Excerpt provided
Reply Sun 30 Mar, 2008 01:00 pm
The Obama campaign and specifically, the Wright affair, has once again put the spotlight on the deeply troubled legacies of race in the United States. And I think it's safe to say that race plays a role that is divisive and loaded to an extent that is not parallelled anywhere in Europe.

But Europe has its own ghosts, contemporary and historic. While race as such is not as inflammable a matter in Western Europe as in the US, immigration is. It may lack the historic track record of conflict and oppression that race has in America, but its current appearance is comparable in many ways: the public controversy, the mutual resentment, the underlying fear and loathing.

And while Eastern Europe hasnt got much history on the matters of either race (bar the Roma issue) and immigration, it has its own legacies to battle, with nationalism, religious intolerance and ethnic conflict always looming.

So perhaps it's not surprising that the United States, despite everything, still constitutes a relatively enlightened example to follow when it comes to a country's acceptance of cultural diversity - Tom Tancredo and his ilk notwithstanding. Not surprising, but still striking when you see it graphically plotted out on the basis of some basic perameters - courtesy of the politicological blog The Monkey Cage.


Quote:
The Imagined Community in Europe and the United StatesJack Citrin and I have a recently published paper in which we examine attitudes toward immigrants and immigration in the United States and 20 European countries, drawing on the European Social Survey and the Citizenship, Involvement, Democracy Survey.

Supplied material
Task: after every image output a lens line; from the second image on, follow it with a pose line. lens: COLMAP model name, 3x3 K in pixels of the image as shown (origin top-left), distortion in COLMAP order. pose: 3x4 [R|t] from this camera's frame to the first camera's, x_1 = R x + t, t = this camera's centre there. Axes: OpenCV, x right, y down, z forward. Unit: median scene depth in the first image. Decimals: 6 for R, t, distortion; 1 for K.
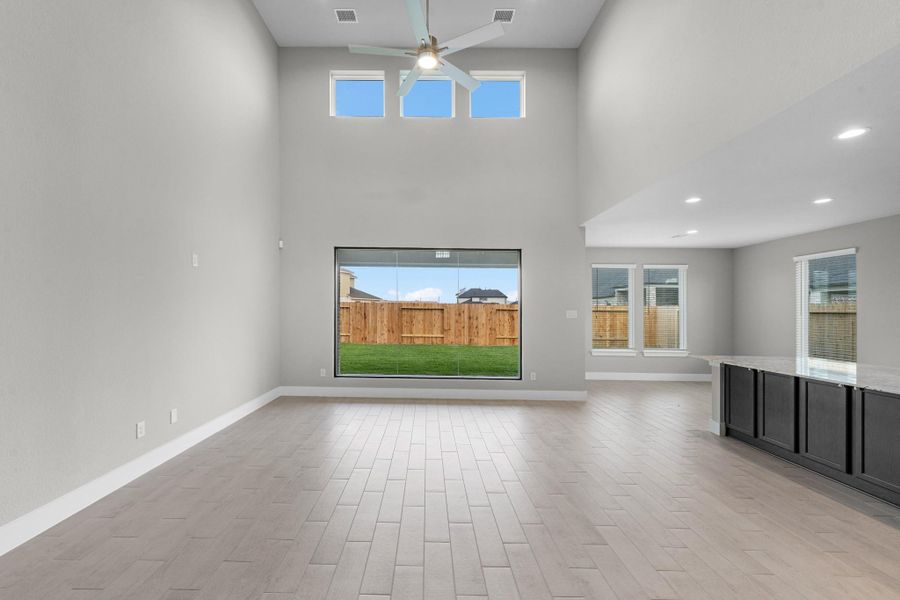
lens RADIAL K [[367.1, 0, 424.5], [0, 367.1, 310.2], [0, 0, 1]] dist [0.000727, 0.000057]
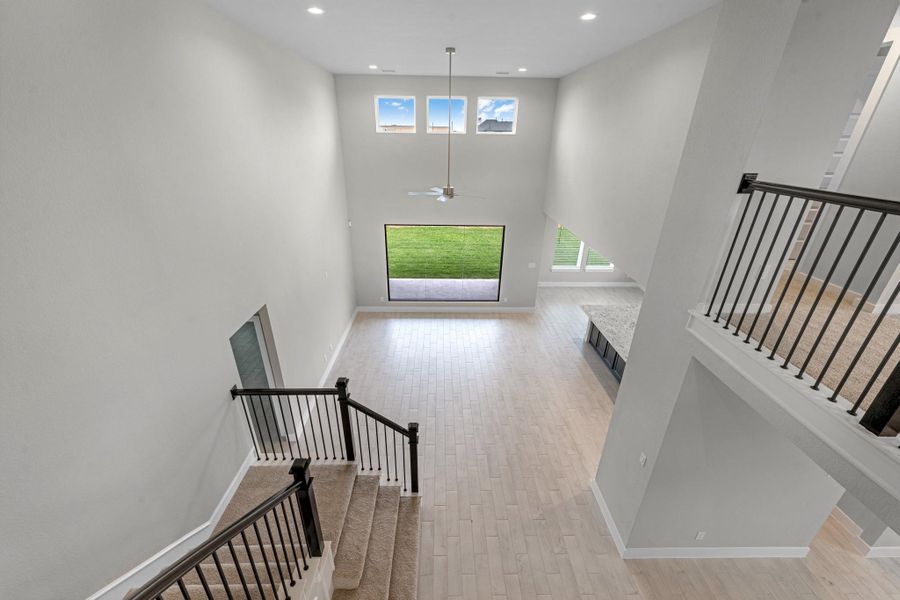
lens RADIAL K [[355.8, 0, 450.6], [0, 355.8, 295.1], [0, 0, 1]] dist [0.003436, 0.000366]
pose [[0.999158, 0.005153, 0.040714, -0.026550], [-0.021422, 0.911683, 0.410337, -0.516594], [-0.035003, -0.410863, 0.911025, -0.493968]]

Problem to solve
Rewrite the forum post on race and immigration from the words "Reply Sun 30" through "fear and loathing.", replacing "race" with "ethnicity" everywhere it appears.

Response area
Reply Sun 30 Mar, 2008 01:00 pm
The Obama campaign and specifically, the Wright affair, has once again put the spotlight on the deeply troubled legacies of ethnicity in the United States. And I think it's safe to say that ethnicity plays a role that is divisive and loaded to an extent that is not parallelled anywhere in Europe.

But Europe has its own ghosts, contemporary and historic. While ethnicity as such is not as inflammable a matter in Western Europe as in the US, immigration is. It may lack the historic track record of conflict and oppression that ethnicity has in America, but its current appearance is comparable in many ways: the public controversy, the mutual resentment, the underlying fear and loathing.